Conjecture over Kirra groyne

RE-LENGTHENING Kirra’s “big groyne” is back on the agenda in the ongoing effort to bring back the famous point-break wave.

According to Kirra Point Incorporated spokesperson Andrew McKinnon, Tweed River Entrance Sand Bypassing Project (TRESP) will examine the option of increasing the groyne length as part of a new study.

He said three options are being examined: Either leave the groyne how it is, completely take it away, or add length to the wall.

The groyne, built in the early 1970s, was reduced by about 15 metres in 1998.

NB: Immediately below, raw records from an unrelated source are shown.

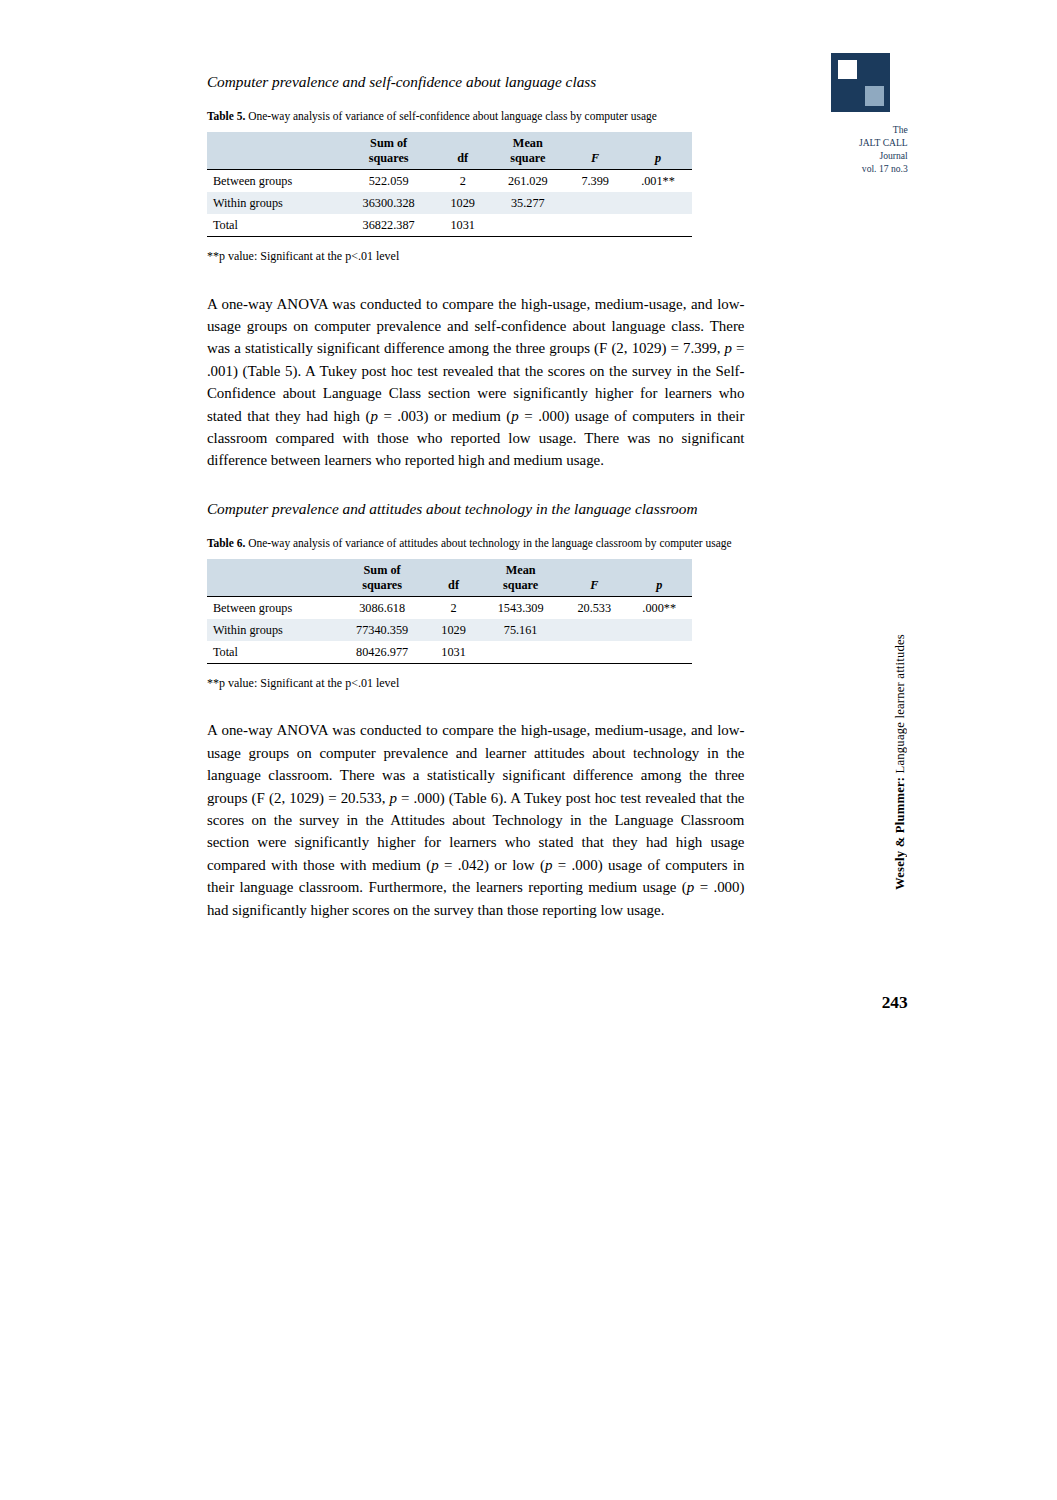The
JALT CALL
Journal
vol. 17 no.3
Wesely & Plummer: Language learner attitudes
243
Computer prevalence and self-confidence about language class
Table 5. One-way analysis of variance of self-confidence about language class by computer usage
| | Sum of | | Mean | | |
| --- | --- | --- | --- | --- | --- |
| | squares | df | square | F | p |
| Between groups | 522.059 | 2 | 261.029 | 7.399 | .001** |
| Within groups | 36300.328 | 1029 | 35.277 | | |
| Total | 36822.387 | 1031 | | | |
**p value: Significant at the p<.01 level
A one-way ANOVA was conducted to compare the high-usage, medium-usage, and low-usage groups on computer prevalence and self-confidence about language class. There was a statistically significant difference among the three groups (F (2, 1029) = 7.399, p = .001) (Table 5). A Tukey post hoc test revealed that the scores on the survey in the Self-Confidence about Language Class section were significantly higher for learners who stated that they had high (p = .003) or medium (p = .000) usage of computers in their classroom compared with those who reported low usage. There was no significant difference between learners who reported high and medium usage.
Computer prevalence and attitudes about technology in the language classroom
Table 6. One-way analysis of variance of attitudes about technology in the language classroom by computer usage
| | Sum of | | Mean | | |
| --- | --- | --- | --- | --- | --- |
| | squares | df | square | F | p |
| Between groups | 3086.618 | 2 | 1543.309 | 20.533 | .000** |
| Within groups | 77340.359 | 1029 | 75.161 | | |
| Total | 80426.977 | 1031 | | | |
**p value: Significant at the p<.01 level
A one-way ANOVA was conducted to compare the high-usage, medium-usage, and low-usage groups on computer prevalence and learner attitudes about technology in the language classroom. There was a statistically significant difference among the three groups (F (2, 1029) = 20.533, p = .000) (Table 6). A Tukey post hoc test revealed that the scores on the survey in the Attitudes about Technology in the Language Classroom section were significantly higher for learners who stated that they had high usage compared with those with medium (p = .042) or low (p = .000) usage of computers in their language classroom. Furthermore, the learners reporting medium usage (p = .000) had significantly higher scores on the survey than those reporting low usage.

Mr McKinnon said an initial consensus was that increasing the length of the groyne was not a solution, but the idea was popular among the “younger crew” who surfed Kirra in its later days.

“There is a strong argument to get the rocks back,” he said.

He said the sandbank Joel Parkinson won the Quiksilver Pro on was gone, and by lengthening the groyne the water current may be altered, which would allow more sand to leave the rocky outcrop known as the “butter box”, which churned out Kirra’s famous barrels.

“In light of the current situation ... there is a real case of replacing those rock boulders which would help recreate the Kirra big groyne point break,” he said.

The TRESP study could be completed by Christmas. Gold Coast City Council is expected to release plans for the next stage of work at Kirra this week.